Most of the reaction to Rosenberg's plight has taken up familiar themes: freedom of speech, journalistic independence, the value of an experienced observer,
&c. (All eminently valid.) But there's one angle that I haven't really seen, which is this: from a circulation standpoint, what are the powers-that-be at the Plain Dealer thinking? A pre-packaged feud between one of the biggest cultural institutions in town and your own on-staff critic
drops into your lap, and your initial instinct is to somehow
make it go away? I'm not familiar enough with the specifics of Rosenberg's suit to know whether he has a legal leg to stand on or not, but I think the Newhouse family (who own the Plain Dealer via their holding company Advance Publications) might want to take a second look at a management team that seems averse to exploiting opportunities to, you know, sell newspapers.
I mean, come on, the Plain Dealer's the paper getting sued, and
they themselves get scooped by
The New York Times. Daniel Wakin gets hilariously impolitic quotes from the orchestra's lawyer; the Plain Dealer gets
this:
The Plain Dealer declined to comment, and a spokeswoman for the Musical Arts Association could not be reached.

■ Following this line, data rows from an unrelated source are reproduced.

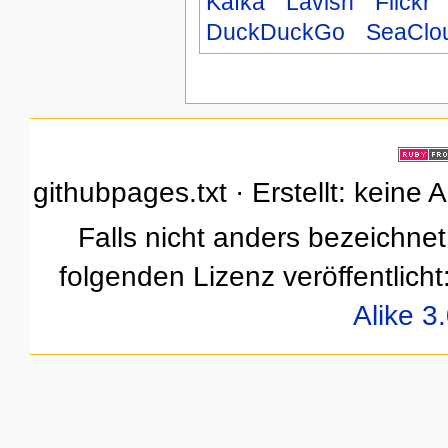
Kafka
Lavish
Flickr
DuckDuckGo
SeaClo
githubpages.txt · Erstellt: keine
Falls nicht anders bezeichnet,
folgenden Lizenz veröffentlicht
Alike 3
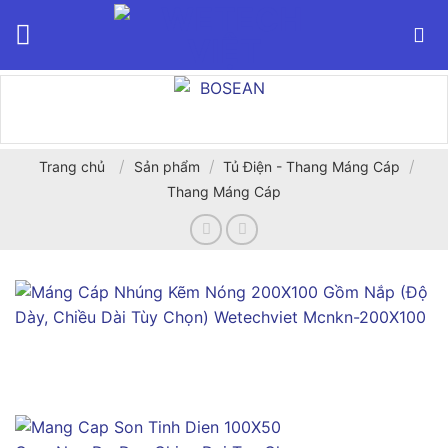
Bỏ
qua
nội
dung
/
/
/
Trang chủ
Sản phẩm
Tủ Điện - Thang Máng Cáp
Thang Máng Cáp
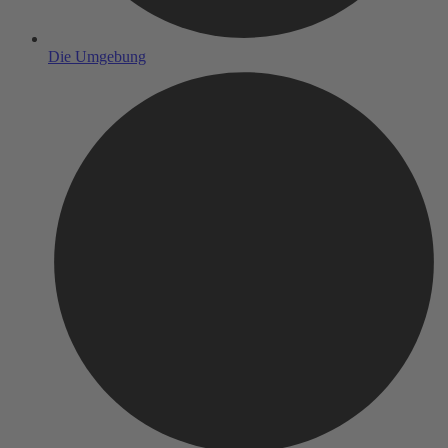
Die Umgebung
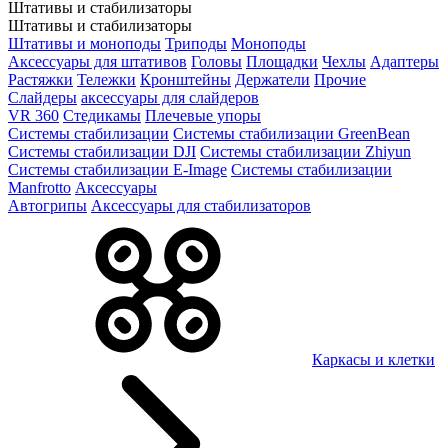
Штативы и стабилизаторы
Штативы и стабилизаторы
Штативы и моноподы
Триподы
Моноподы
Аксессуары для штативов
Головы
Площадки
Чехлы
Адаптеры
Растяжки
Тележки
Кронштейны
Держатели
Прочие
Слайдеры
аксессуары для слайдеров
VR 360
Стедикамы
Плечевые упоры
Системы стабилизации
Системы стабилизации GreenBean
Системы стабилизации DJI
Системы стабилизации Zhiyun
Системы стабилизации E-Image
Системы стабилизации
Manfrotto
Аксессуары
Автогрипы
Аксессуары для стабилизаторов
Каркасы и клетки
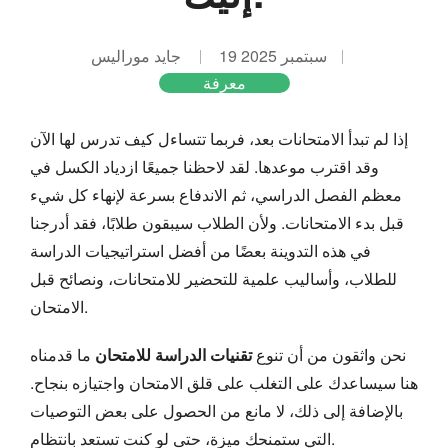
19 سبتمبر 2025
جايد موراليس
معرفة
إذا لم تبدأ الامتحانات بعد، فربما تتساءل كيف تدرس لها الآن
وقد اقترب موعدها. لقد لاحظنا جميعًا ازدياد الكسل في
معظم الفصل الدراسي، ثم الاندفاع بسرعة لإنهاء كل شيء
قبل بدء الامتحانات. ولأن الطلاب سيبقون طلابًا، فقد أدرجنا
في هذه التدوينة بعضًا من أفضل استراتيجيات الدراسة
للطلاب، وأساليب علمية للتحضير للامتحانات، ونصائح قبل
الامتحان.
نحن واثقون من أن تنوع
تقنيات الدراسة للامتحان
ما قدمناه
هنا سيساعدك على التغلب على قلق الامتحان واجتيازه بنجاح.
بالإضافة إلى ذلك، لا مانع من الحصول على بعض التوصيات
التي ستمنحك ميزة، حتى لو كنت تستعد بانتظام.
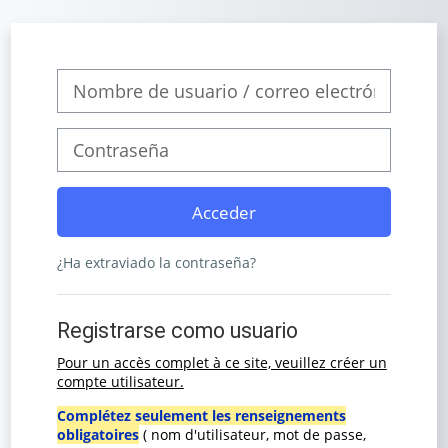
Salta al contenido principal
Saltar a creación de una nueva cuenta
Nombre de usuario / correo electrónico
Contraseña
Acceder
¿Ha extraviado la contraseña?
Registrarse como usuario
Pour un accès complet à ce site, veuillez créer un
compte utilisateur.
Complétez seulement les renseignements
obligatoires
( nom d'utilisateur, mot de passe,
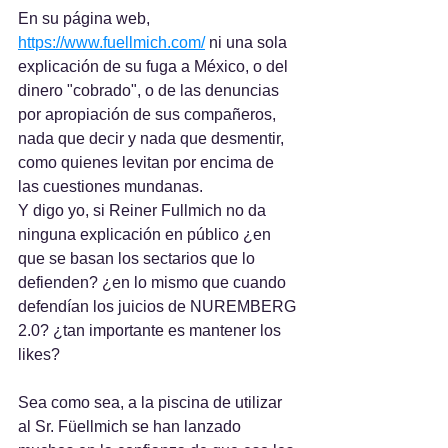
En su página web, 
https://www.fuellmich.com/
 ni una sola 
explicación de su fuga a México, o del 
dinero "cobrado", o de las denuncias 
por apropiación de sus compañeros, 
nada que decir y nada que desmentir, 
como quienes levitan por encima de 
las cuestiones mundanas.
Y digo yo, si Reiner Fullmich no da 
ninguna explicación en público ¿en 
que se basan los sectarios que lo 
defienden? ¿en lo mismo que cuando 
defendían los juicios de NUREMBERG 
2.0? ¿tan importante es mantener los 
likes?
Sea como sea, a la piscina de utilizar 
al Sr. Füellmich se han lanzado 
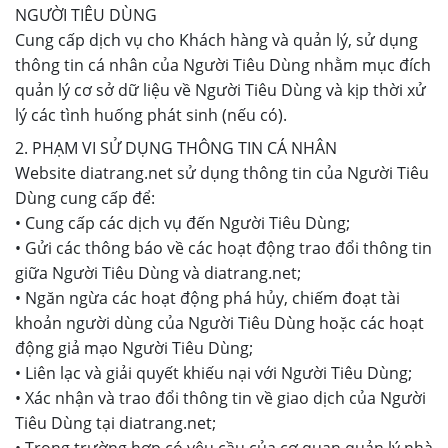
NGƯỜI TIÊU DÙNG
Cung cấp dịch vụ cho Khách hàng và quản lý, sử dụng
thông tin cá nhân của Người Tiêu Dùng nhằm mục đích
quản lý cơ sở dữ liệu về Người Tiêu Dùng và kịp thời xử
lý các tình huống phát sinh (nếu có).
2. PHẠM VI SỬ DỤNG THÔNG TIN CÁ NHÂN
Website diatrang.net sử dụng thông tin của Người Tiêu
Dùng cung cấp để:
• Cung cấp các dịch vụ đến Người Tiêu Dùng;
• Gửi các thông báo về các hoạt động trao đổi thông tin
giữa Người Tiêu Dùng và diatrang.net;
• Ngăn ngừa các hoạt động phá hủy, chiếm đoạt tài
khoản người dùng của Người Tiêu Dùng hoặc các hoạt
động giả mạo Người Tiêu Dùng;
• Liên lạc và giải quyết khiếu nại với Người Tiêu Dùng;
• Xác nhận và trao đổi thông tin về giao dịch của Người
Tiêu Dùng tại diatrang.net;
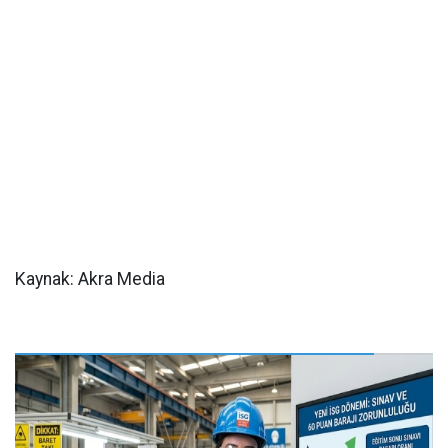
Kaynak: Akra Media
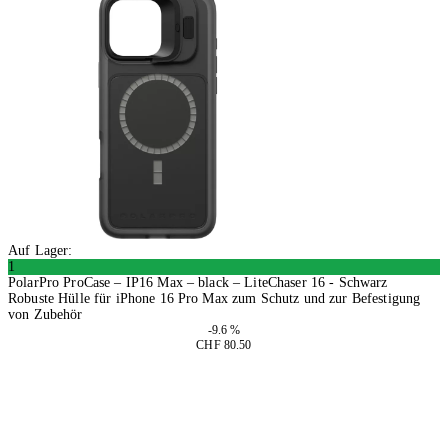
Auf Lager:
1
PolarPro ProCase – IP16 Max – black – LiteChaser 16 - Schwarz
Robuste Hülle für iPhone 16 Pro Max zum Schutz und zur Befestigung
von Zubehör
-9.6 %
CHF 80.50
In den Warenkorb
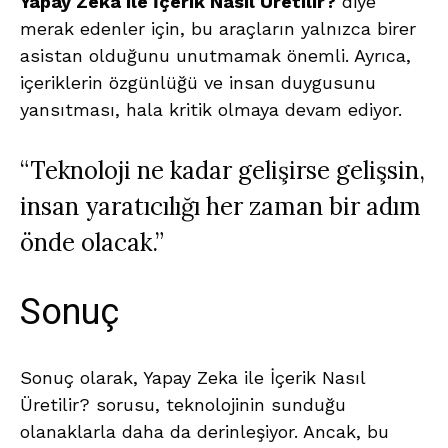
Yapay Zeka ile İçerik Nasıl Üretilir?
diye
merak edenler için, bu araçların yalnızca birer
asistan olduğunu unutmamak önemli. Ayrıca,
içeriklerin özgünlüğü ve insan duygusunu
yansıtması, hala kritik olmaya devam ediyor.
“Teknoloji ne kadar gelişirse gelişsin,
insan yaratıcılığı her zaman bir adım
önde olacak.”
Sonuç
Sonuç olarak, Yapay Zeka ile İçerik Nasıl
Üretilir? sorusu, teknolojinin sunduğu
olanaklarla daha da derinleşiyor. Ancak, bu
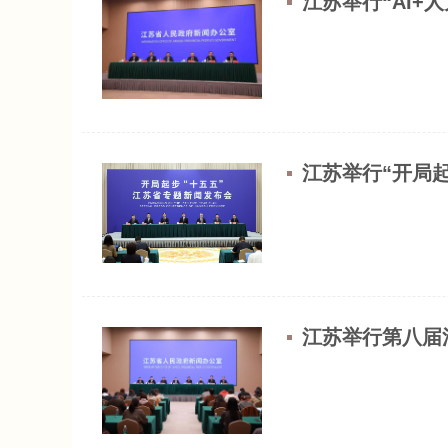
江苏举行“AI
江苏举行“开局起
江苏举行第八届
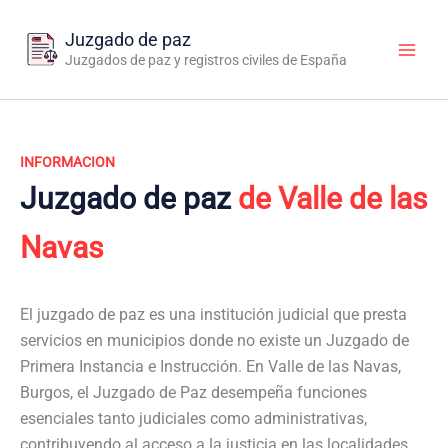
Ir
al
Juzgado de paz
contenido
Juzgados de paz y registros civiles de España
INFORMACION
Juzgado de paz
de Valle de las
Navas
El juzgado de paz es una institución judicial que presta
servicios en municipios donde no existe un Juzgado de
Primera Instancia e Instrucción. En Valle de las Navas,
Burgos, el Juzgado de Paz desempeña funciones
esenciales tanto judiciales como administrativas,
contribuyendo al acceso a la justicia en las localidades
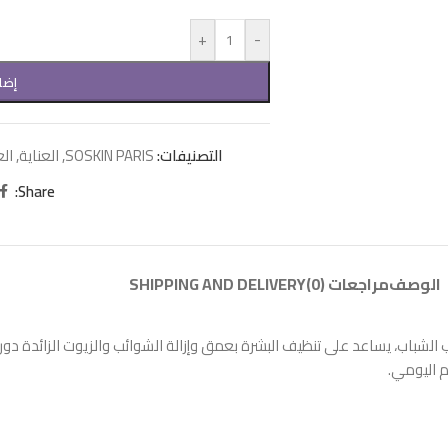
+
-
إضا
التصنيفات:
SOSKIN PARIS
,
العناية
,
الع
Share:
الوصف
مراجعات (0)
SHIPPING AND DELIVERY
باب، يساعد على تنظيف البشرة بعمق وإزالة الشوائب والزيوت الزائدة دو
م اليومي.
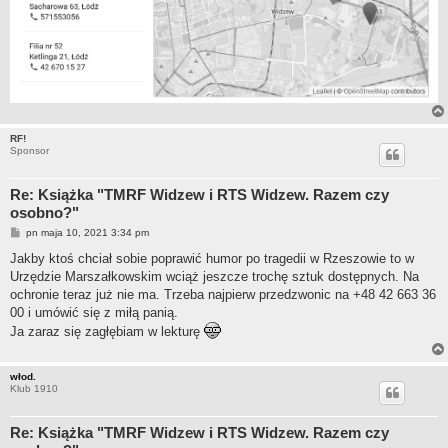
RF!
Sponsor
Re: Książka "TMRF Widzew i RTS Widzew. Razem czy
osobno?"
P
pn maja 10, 2021 3:34 pm
o
s
Jakby ktoś chciał sobie poprawić humor po tragedii w Rzeszowie to w
t
Urzędzie Marszałkowskim wciąż jeszcze trochę sztuk dostępnych. Na
ochronie teraz już nie ma. Trzeba najpierw przedzwonic na +48 42 663 36
00 i umówić się z miłą panią.
Ja zaraz się zagłębiam w lekturę
włod.
Klub 1910
Re: Książka "TMRF Widzew i RTS Widzew. Razem czy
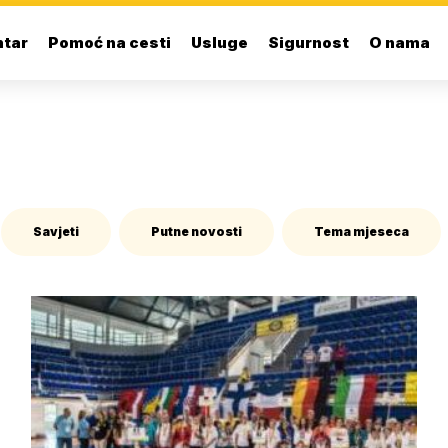
ntar
Pomoć na cesti
Usluge
Sigurnost
O nama
Savjeti
Putne novosti
Tema mjeseca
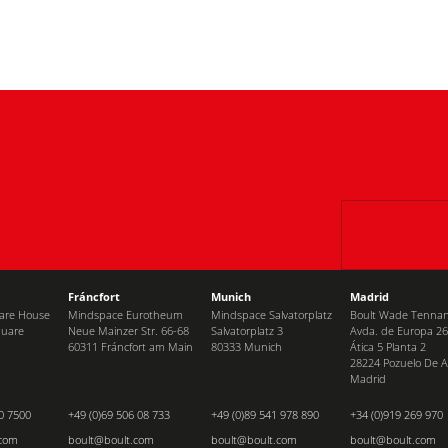
Fráncfort
Munich
Madrid
uare House
Mindspace Eurotheum
Mindspace Salvatorplatz
Boult Wade Tennant
quare
Neue Mainzer Str. 66-68
Salvatorplatz 3
Avda. de Europa 26
60311 Fráncfort am Main
80333 Munich
Ática 5 Planta 2
28224 Pozuelo De A
Madrid
0 7500
+49 (0)69 506 08 733
+49 (0)89 541 978 890
+34 (0)919 269 970
.com
boult@boult.com
boult@boult.com
boult@boult.com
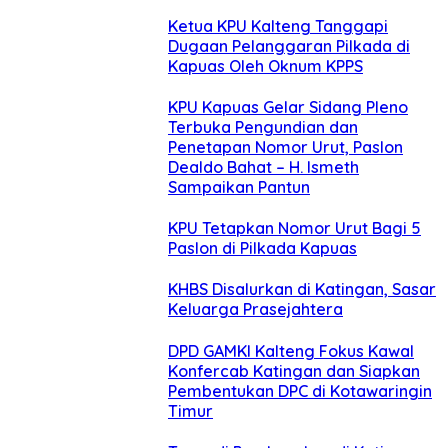
Ketua KPU Kalteng Tanggapi
Dugaan Pelanggaran Pilkada di
Kapuas Oleh Oknum KPPS
KPU Kapuas Gelar Sidang Pleno
Terbuka Pengundian dan
Penetapan Nomor Urut, Paslon
Dealdo Bahat – H. Ismeth
Sampaikan Pantun
KPU Tetapkan Nomor Urut Bagi 5
Paslon di Pilkada Kapuas
KHBS Disalurkan di Katingan, Sasar
Keluarga Prasejahtera
DPD GAMKI Kalteng Fokus Kawal
Konfercab Katingan dan Siapkan
Pembentukan DPC di Kotawaringin
Timur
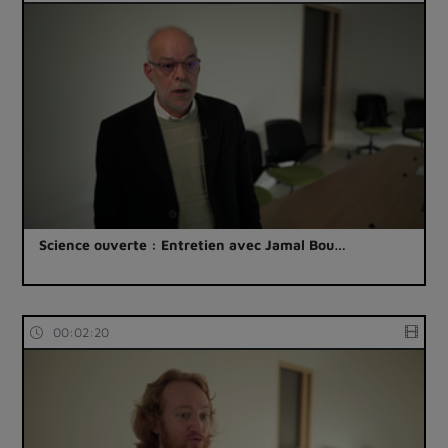
Science ouverte : Entretien avec Jamal Bou…
00:02:20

Declined to comment? Why would they not play this story for all it's worth? (At least their online editor
can see the appeal.)
I'm not saying that critics should get out their knives solely in order to boost circulation, but newspaper criticism is equal parts information and entertainment, and I would hope that papers would still know how to parlay a little controversy into beneficial entertainment. Critic-at-Large Moe and I spent a couple of lunch hours this week reveling in the glorious pre-
Code cynicism of Lewis Milestone's 1931 film version of
The Front Page (mainly to enjoy how
little things have changed in my old hometown); can you imagine how one of those papers would have reacted if the local orchestra had hired a PR firm to lobby for a friendlier critic? They would have laughed them out the door—and then bragged about it in print. (And, if it was a two-paper town, God help them if they didn't.) Journalism is a long way from the callous unscrupulousness that Hecht and MacArthur romanticized—even some contemporary reporters found
The Front Page to be defamatory caricature—but objective doesn't have to mean cautious and boring. Rosenberg's reassignment, apart from being journalistically suspect, is, to me at least, symptomatic of the creeping corporate blandness leaving a lot of papers high and dry while digital content blooms around them. Milestone's film opens with a great joke, a title card proclaiming that
This story is laid in a mythical kingdom.
Keep playing it safe, and the newspaper industry is going to end up as its own Neverland.